Understanding what is important to users of a particular software application product is a challenge for software application developers. Typically, enhancements to a product release are based on feedback from surveys, forums or from user design center sessions in which participants are given a set of tasks to accomplish while using the application. Some problems inherent in these methods, however, include the inability of users to articulate their needs, the artificiality of surveys produces feedback which is not meaningful, and users of forums are typically technical fans of the product so that the results may be of little practical use to the product developers.

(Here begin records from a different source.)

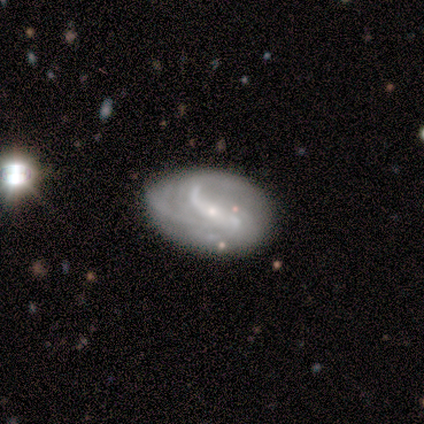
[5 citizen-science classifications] Smooth or featured: featured or disk — 80% (smooth — 20%)
Edge-on disk: no — 100%
Bar: strong — 100%
Spiral arms: yes — 75% (no — 25%)
Spiral winding: loose — 67% (medium — 33%)
Spiral arm count: 2 — 100%
Bulge size: small — 75% (moderate — 25%)
Merging: none — 100%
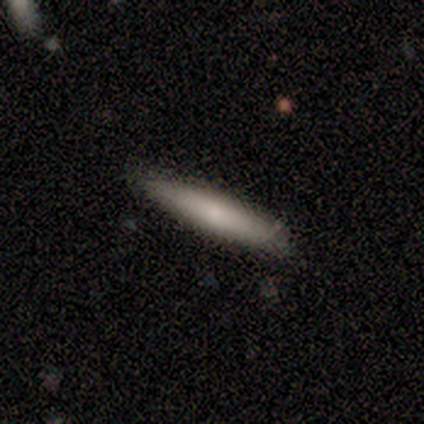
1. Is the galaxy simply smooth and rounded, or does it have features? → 80% smooth, 20% star or artifact, 0% featured or disk.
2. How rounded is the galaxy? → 100% cigar-shaped, 0% round, 0% in between.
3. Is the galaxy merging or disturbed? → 75% none, 25% minor disturbance, 0% major disturbance, 0% merger.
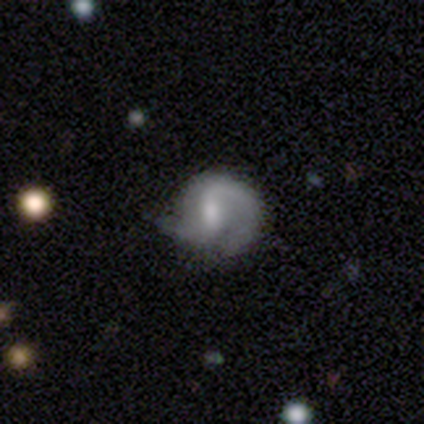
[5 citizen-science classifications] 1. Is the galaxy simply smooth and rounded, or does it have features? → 80% featured or disk, 20% smooth, 0% star or artifact.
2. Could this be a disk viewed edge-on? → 100% no, 0% yes.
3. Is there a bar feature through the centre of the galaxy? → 75% weak, 25% no, 0% strong.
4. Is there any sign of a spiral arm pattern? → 100% yes, 0% no.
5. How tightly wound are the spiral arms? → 100% loose, 0% tight, 0% medium.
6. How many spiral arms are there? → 75% 2, 25% can't tell, 0% 1, 0% 3, 0% 4, 0% more than 4.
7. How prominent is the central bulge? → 50% moderate, 25% small, 25% none, 0% dominant, 0% large.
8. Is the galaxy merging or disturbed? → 60% minor disturbance, 40% none, 0% major disturbance, 0% merger.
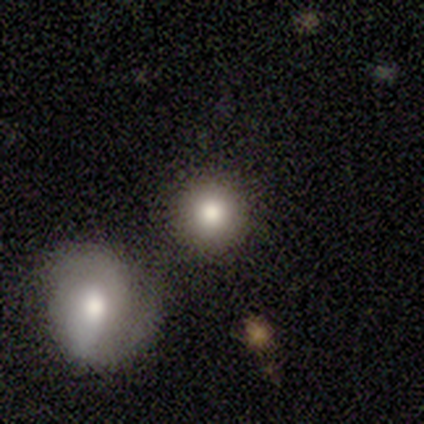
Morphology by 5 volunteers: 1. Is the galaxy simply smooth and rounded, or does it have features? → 80% smooth, 20% star or artifact, 0% featured or disk.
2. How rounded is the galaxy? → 100% round, 0% in between, 0% cigar-shaped.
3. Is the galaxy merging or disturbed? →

Most would agree that the best way to get feedback is by observing what a user does throughout actual use sessions with the product, that is by watching the user as the user works through the application in the setting for which it was intended. The problem is to provide a meaningful solution for gathering real user feedback in real time on a regular basis, and providing this data back to the program developer where it can be analyzed and used in enhancing and improving the application. One effective way of gathering such information about user interaction with the application is through code instrumentation. The term “instrumentation” is understood to mean the incorporation of statements or routines in an application to cause outputs to be provided when the application is running on a computer system thereby illustrating the interaction of the end user with the application.
Currently, it is known that instrumenting an application involves going into the application and adding appropriate program code at every point in the application where useful user data can be gathered, and then recompiling the application. It has been found that this “compile-time” method of instrumentation is not really effective for a number of reasons. It takes many points of instrumentation to get sufficient and meaningful overall coverage of user interaction with the application. At the particular code level, it is difficult to be judicious in selecting code points for instrumentation. A large number of instrumentation points can negatively affect the application's performance. The amount of data produced depends entirely on where the user is spending time in working with the application. In some instances, the data can be large and therefore cumbersome to analyze, and at other times, it may be sparse and therefore of very little practical use.
In view of the above, a need exists in the art for enhanced run-time instrumentation techniques for instrumenting one or more program applications to eliminate the aforementioned difficulties inherent with known compile-time methods of instrumentation.